◆ TASK DETAILS
Report each line of the records where "lines" occurs.

◆ MATERIAL FOR THE TASK
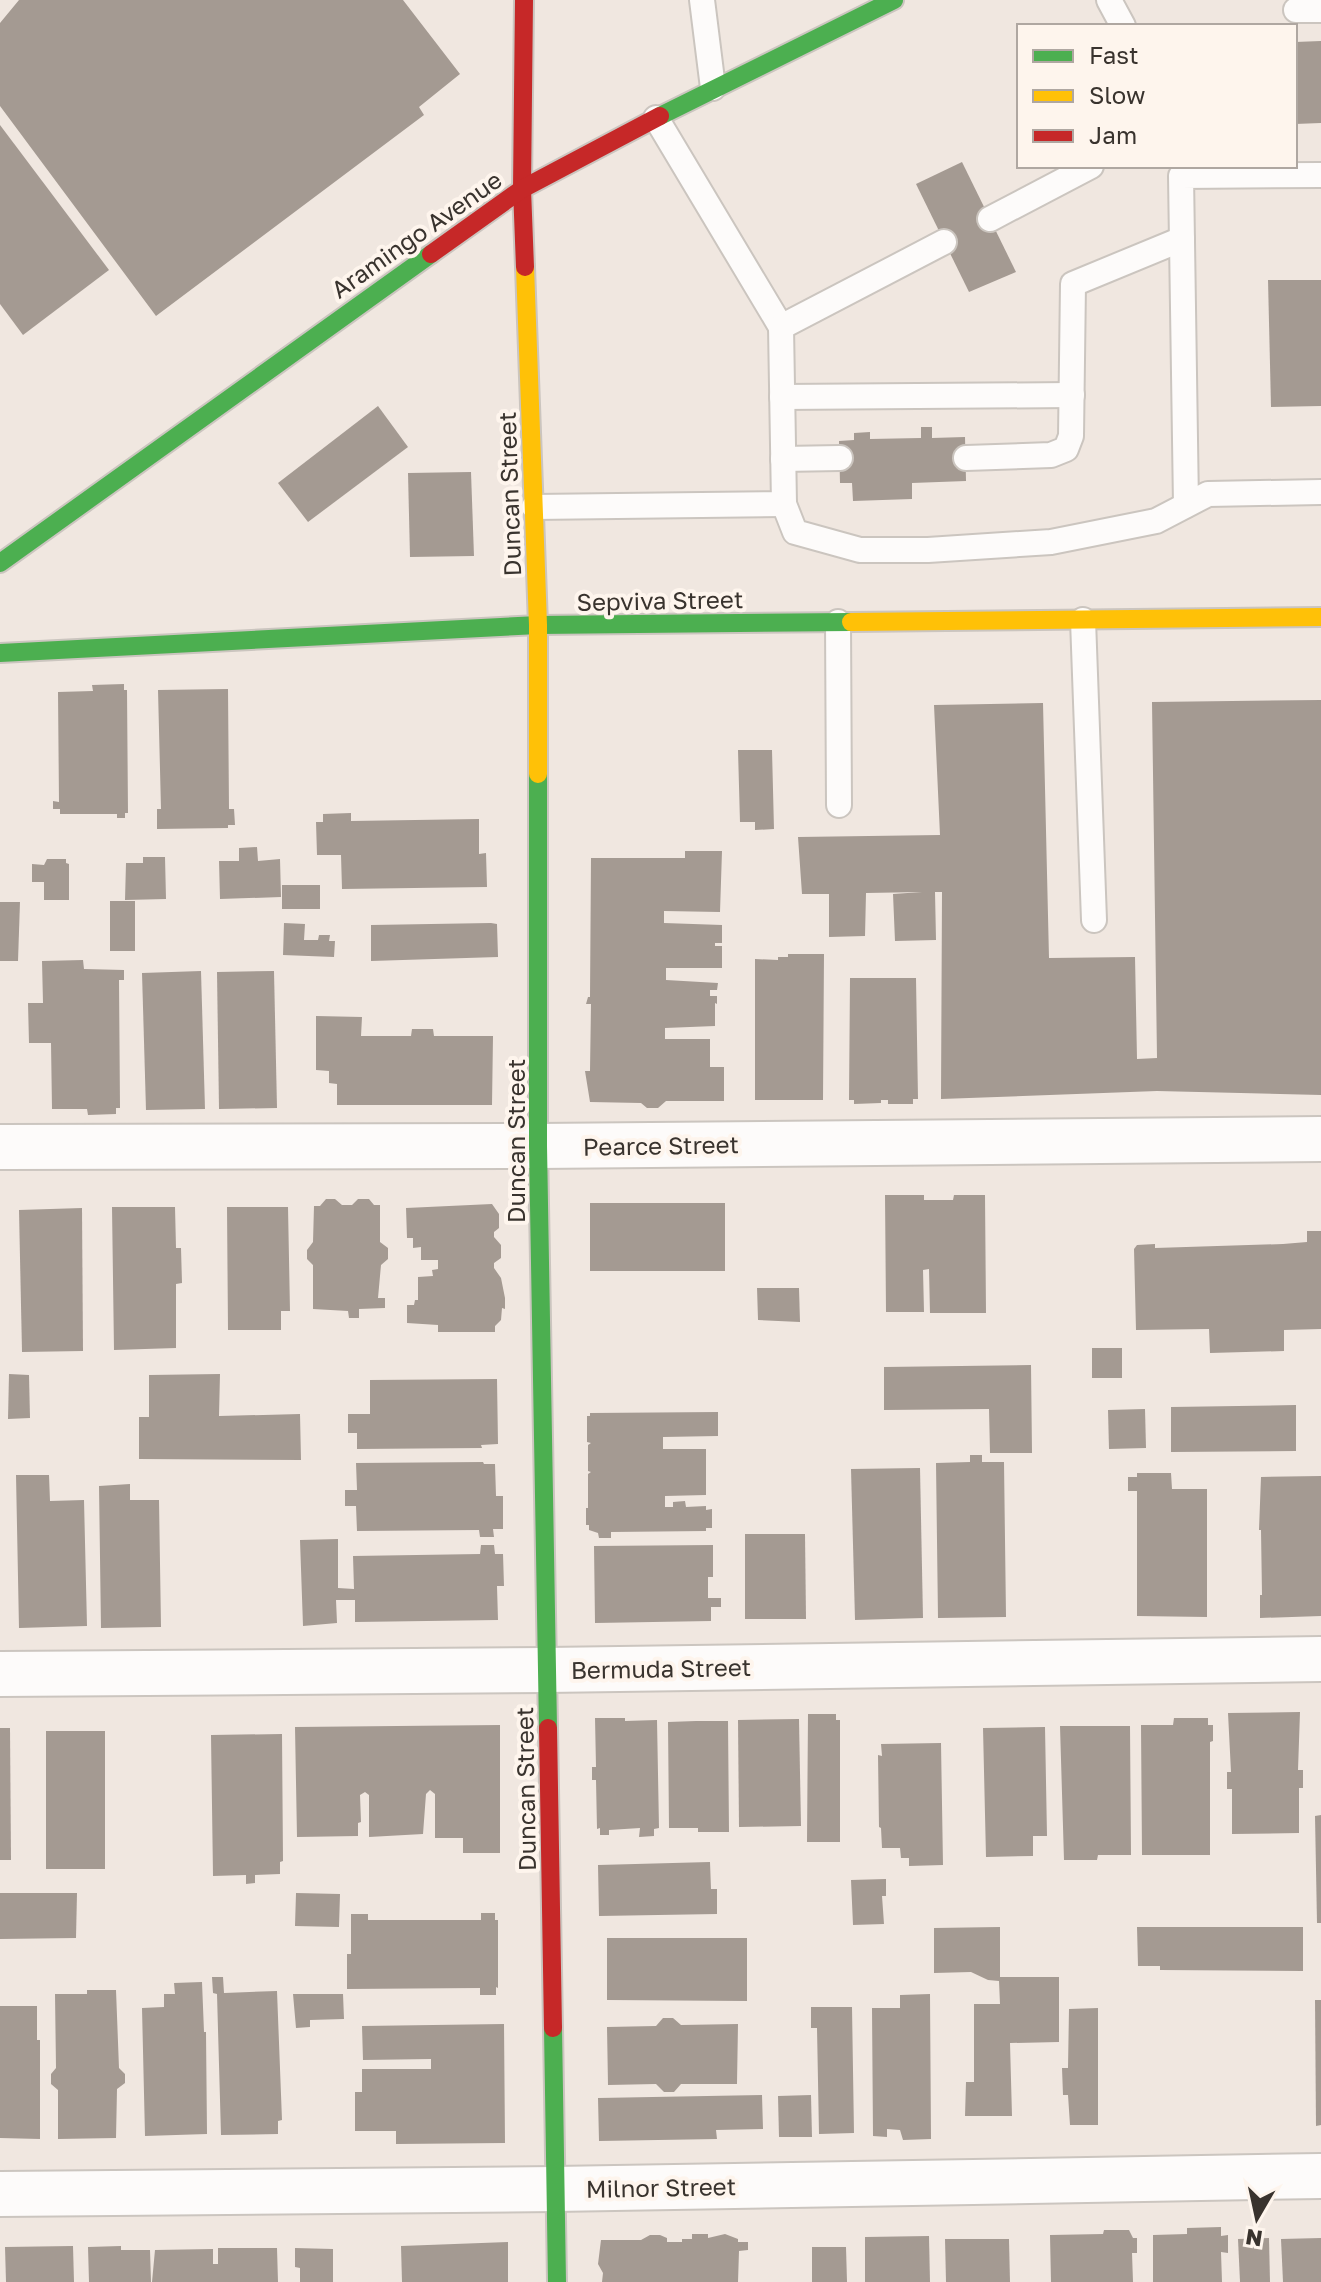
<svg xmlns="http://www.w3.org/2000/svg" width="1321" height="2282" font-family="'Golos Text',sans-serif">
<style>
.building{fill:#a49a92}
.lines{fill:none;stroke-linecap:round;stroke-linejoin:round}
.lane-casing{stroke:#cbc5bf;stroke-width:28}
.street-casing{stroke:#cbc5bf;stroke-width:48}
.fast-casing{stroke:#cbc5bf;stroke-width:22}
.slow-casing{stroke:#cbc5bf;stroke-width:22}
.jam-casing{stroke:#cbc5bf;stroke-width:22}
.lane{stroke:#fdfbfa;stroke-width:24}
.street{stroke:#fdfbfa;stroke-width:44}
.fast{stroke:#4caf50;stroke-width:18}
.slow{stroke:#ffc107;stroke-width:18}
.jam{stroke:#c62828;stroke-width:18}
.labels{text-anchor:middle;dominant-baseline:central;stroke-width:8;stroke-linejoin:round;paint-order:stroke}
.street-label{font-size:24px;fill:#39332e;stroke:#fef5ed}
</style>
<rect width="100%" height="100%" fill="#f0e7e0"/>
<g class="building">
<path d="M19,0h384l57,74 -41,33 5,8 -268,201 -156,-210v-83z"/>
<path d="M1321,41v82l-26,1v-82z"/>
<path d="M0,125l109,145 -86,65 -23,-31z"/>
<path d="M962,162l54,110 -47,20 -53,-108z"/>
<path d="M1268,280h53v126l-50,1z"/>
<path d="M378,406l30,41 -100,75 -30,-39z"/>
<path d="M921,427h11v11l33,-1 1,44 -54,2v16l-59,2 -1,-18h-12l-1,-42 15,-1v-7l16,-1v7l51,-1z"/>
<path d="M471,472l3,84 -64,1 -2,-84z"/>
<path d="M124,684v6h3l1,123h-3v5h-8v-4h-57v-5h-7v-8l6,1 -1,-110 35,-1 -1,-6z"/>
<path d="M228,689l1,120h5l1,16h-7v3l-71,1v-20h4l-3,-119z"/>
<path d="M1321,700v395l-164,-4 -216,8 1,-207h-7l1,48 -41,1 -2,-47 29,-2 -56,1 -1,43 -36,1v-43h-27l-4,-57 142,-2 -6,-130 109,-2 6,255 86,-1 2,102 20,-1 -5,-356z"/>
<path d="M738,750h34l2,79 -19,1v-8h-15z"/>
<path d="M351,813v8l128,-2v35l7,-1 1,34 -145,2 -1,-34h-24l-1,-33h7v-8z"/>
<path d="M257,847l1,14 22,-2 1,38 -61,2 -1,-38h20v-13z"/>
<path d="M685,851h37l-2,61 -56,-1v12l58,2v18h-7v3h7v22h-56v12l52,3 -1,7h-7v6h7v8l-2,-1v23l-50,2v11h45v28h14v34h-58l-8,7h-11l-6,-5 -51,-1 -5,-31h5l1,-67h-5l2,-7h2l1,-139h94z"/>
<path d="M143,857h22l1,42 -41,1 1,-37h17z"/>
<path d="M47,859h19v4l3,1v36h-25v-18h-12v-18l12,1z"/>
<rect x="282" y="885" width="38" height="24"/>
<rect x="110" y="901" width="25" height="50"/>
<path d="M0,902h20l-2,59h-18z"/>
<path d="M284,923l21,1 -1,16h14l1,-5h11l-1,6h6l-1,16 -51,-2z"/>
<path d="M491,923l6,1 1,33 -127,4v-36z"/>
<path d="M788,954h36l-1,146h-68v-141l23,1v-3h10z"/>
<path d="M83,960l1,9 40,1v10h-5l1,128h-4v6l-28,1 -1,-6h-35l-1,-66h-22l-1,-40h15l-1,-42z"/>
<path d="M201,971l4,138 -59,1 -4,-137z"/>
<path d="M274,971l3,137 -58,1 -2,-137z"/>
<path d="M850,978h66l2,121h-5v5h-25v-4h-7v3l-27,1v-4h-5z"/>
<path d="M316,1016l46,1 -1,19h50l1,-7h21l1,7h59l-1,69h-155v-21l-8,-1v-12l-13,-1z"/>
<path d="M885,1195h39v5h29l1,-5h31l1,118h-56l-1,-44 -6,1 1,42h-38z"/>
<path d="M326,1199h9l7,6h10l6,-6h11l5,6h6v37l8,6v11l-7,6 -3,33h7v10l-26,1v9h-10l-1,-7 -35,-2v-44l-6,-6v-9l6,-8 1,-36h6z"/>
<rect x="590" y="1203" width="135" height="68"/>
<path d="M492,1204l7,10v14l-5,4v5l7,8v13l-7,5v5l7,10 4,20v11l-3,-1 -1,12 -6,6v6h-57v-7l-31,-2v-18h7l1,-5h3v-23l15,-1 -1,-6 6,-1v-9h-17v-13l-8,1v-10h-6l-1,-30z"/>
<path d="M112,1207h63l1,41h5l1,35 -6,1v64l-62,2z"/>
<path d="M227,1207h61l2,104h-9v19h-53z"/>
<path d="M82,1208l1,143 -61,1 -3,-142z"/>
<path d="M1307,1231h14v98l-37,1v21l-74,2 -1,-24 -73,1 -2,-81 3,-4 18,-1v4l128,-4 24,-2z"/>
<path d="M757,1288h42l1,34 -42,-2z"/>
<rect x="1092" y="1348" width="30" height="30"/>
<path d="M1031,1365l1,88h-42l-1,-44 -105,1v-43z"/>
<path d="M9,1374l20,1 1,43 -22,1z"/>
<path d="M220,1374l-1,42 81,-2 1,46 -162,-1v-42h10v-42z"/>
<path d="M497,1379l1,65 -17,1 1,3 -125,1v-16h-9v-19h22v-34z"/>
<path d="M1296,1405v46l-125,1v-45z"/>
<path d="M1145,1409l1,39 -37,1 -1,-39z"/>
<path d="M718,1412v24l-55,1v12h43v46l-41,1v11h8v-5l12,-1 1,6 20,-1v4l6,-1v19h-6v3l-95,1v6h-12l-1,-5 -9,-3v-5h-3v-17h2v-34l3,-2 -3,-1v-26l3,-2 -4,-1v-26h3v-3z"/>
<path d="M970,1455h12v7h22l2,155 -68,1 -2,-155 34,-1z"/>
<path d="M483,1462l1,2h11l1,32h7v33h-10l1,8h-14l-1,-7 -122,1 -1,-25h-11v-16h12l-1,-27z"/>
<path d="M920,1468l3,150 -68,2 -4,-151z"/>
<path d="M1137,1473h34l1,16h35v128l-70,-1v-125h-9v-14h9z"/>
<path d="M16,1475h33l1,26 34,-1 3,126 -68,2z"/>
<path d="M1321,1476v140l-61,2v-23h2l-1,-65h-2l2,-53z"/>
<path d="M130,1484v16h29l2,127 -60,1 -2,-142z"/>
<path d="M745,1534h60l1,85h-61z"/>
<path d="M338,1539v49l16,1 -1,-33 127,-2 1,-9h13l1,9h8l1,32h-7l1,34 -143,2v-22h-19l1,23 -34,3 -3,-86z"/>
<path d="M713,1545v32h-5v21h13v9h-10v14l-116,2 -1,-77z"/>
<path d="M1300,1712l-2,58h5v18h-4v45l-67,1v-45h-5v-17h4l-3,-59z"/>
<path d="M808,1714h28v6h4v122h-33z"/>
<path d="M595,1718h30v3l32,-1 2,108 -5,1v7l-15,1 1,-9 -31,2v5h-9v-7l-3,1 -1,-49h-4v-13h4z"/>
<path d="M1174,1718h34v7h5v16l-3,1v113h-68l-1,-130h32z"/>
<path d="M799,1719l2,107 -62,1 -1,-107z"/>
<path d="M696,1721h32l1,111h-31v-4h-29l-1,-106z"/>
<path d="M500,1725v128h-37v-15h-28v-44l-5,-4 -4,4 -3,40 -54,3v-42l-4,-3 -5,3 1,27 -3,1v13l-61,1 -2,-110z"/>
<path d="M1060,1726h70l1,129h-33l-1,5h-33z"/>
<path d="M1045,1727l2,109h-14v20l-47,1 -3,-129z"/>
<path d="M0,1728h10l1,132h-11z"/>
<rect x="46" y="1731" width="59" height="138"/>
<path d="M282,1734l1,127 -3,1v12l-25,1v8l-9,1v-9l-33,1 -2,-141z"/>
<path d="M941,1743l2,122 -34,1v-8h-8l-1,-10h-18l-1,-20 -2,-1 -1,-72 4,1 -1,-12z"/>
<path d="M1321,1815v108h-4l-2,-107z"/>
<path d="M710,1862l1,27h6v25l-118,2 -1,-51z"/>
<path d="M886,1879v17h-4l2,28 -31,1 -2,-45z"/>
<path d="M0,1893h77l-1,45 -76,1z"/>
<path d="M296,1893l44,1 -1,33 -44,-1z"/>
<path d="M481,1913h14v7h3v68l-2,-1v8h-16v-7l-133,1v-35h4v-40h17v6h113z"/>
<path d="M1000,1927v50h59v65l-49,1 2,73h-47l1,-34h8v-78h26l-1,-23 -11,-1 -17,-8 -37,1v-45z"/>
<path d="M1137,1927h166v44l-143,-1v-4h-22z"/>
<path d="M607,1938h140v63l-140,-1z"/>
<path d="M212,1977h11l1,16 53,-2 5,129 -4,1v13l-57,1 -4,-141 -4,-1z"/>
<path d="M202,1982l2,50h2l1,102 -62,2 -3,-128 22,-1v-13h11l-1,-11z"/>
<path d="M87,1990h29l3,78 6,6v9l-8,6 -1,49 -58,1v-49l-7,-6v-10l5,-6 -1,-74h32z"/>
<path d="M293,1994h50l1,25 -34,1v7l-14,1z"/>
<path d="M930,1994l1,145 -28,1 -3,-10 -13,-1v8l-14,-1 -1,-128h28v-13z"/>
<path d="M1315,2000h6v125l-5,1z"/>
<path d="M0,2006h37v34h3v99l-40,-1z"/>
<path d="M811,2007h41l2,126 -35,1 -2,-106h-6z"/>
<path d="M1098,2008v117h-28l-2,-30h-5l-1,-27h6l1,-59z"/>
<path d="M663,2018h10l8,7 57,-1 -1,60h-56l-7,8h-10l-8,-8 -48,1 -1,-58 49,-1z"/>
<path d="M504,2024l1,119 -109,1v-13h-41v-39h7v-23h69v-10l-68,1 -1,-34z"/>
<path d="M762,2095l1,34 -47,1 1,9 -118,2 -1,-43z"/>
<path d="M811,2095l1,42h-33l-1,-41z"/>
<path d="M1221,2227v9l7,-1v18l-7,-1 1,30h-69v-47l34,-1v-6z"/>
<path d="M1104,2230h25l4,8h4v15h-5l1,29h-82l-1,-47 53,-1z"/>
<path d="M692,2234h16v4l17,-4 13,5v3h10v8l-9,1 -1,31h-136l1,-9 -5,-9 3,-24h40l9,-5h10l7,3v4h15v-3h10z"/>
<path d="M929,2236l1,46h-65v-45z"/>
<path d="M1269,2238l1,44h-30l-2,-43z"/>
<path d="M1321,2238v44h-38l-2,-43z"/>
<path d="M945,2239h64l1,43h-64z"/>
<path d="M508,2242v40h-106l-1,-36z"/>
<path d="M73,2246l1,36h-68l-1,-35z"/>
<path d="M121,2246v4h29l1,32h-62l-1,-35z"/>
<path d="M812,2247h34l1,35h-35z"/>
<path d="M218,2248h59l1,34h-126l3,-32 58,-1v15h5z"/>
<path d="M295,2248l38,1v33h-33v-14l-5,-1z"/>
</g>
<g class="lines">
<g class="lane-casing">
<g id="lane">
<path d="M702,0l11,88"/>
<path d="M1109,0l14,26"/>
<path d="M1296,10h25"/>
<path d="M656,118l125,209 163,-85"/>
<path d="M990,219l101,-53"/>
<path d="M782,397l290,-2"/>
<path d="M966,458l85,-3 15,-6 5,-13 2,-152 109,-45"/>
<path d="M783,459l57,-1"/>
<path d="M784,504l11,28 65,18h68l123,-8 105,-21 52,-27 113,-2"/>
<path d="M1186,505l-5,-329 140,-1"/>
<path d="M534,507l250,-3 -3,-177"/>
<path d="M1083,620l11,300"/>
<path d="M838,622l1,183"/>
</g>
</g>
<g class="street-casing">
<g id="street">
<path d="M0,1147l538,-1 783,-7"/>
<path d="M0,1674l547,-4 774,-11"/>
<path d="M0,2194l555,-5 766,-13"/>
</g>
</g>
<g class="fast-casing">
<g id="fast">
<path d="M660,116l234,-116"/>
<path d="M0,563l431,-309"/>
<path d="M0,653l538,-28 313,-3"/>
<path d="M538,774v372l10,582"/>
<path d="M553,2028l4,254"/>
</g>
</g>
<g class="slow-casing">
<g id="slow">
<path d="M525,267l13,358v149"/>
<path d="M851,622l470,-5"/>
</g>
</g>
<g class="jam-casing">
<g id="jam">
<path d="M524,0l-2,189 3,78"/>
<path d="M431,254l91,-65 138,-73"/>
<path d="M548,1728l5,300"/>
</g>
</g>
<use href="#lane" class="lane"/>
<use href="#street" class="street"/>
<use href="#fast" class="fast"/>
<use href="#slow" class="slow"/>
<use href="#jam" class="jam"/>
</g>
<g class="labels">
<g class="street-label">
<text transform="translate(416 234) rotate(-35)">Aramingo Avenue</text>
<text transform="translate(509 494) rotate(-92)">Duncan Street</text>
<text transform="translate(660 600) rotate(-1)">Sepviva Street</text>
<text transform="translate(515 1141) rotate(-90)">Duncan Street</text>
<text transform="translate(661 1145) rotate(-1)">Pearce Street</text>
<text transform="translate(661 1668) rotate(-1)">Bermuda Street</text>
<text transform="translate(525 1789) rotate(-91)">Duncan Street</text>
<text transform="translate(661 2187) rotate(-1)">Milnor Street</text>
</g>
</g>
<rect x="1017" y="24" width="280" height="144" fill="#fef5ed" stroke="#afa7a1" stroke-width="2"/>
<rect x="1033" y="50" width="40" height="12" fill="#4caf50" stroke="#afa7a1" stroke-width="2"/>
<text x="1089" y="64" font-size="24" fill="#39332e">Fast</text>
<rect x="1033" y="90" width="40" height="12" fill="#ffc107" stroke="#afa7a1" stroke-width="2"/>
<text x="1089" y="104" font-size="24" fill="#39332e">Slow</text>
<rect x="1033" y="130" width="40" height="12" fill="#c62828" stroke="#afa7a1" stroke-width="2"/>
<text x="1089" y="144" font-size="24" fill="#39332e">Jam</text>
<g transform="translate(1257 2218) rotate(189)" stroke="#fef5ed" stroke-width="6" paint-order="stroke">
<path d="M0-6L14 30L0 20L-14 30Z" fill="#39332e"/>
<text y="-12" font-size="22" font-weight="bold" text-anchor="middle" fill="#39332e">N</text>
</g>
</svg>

◆ RESULT FOR THIS TASK
.lines{fill:none;stroke-linecap:round;stroke-linejoin:round}
<g class="lines">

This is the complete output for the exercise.